TASK INSTRUCTIONS: Print the stretch of the rows from the very first line through the line containing "Show navigation", including both ends, reproducing each line character for character.

DATA EXTRACTS:
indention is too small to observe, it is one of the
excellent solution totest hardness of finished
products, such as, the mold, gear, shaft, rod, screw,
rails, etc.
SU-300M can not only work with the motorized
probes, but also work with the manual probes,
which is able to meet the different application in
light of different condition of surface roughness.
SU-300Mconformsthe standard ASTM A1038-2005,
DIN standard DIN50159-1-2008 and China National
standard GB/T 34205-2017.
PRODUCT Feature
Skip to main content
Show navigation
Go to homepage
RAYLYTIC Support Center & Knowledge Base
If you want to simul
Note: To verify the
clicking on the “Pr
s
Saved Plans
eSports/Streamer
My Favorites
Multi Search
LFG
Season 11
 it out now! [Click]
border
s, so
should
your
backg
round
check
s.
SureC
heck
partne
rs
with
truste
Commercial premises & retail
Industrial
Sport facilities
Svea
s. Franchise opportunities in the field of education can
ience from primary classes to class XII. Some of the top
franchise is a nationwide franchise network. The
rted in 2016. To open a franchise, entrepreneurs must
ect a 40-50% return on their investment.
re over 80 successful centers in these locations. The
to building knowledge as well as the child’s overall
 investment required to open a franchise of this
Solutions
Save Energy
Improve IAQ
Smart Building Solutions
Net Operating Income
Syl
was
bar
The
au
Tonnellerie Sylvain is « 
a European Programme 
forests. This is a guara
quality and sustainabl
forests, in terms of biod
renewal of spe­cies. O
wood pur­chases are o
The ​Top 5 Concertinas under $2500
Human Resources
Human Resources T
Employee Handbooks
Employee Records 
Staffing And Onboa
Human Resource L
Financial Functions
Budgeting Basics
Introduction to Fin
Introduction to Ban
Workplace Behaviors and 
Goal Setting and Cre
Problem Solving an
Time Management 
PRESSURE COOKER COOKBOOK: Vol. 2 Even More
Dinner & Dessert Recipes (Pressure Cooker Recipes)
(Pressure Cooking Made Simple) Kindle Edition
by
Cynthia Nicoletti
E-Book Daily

RESULT:
indention is too small to observe, it is one of the
excellent solution totest hardness of finished
products, such as, the mold, gear, shaft, rod, screw,
rails, etc.
SU-300M can not only work with the motorized
probes, but also work with the manual probes,
which is able to meet the different application in
light of different condition of surface roughness.
SU-300Mconformsthe standard ASTM A1038-2005,
DIN standard DIN50159-1-2008 and China National
standard GB/T 34205-2017.
PRODUCT Feature
Skip to main content
Show navigation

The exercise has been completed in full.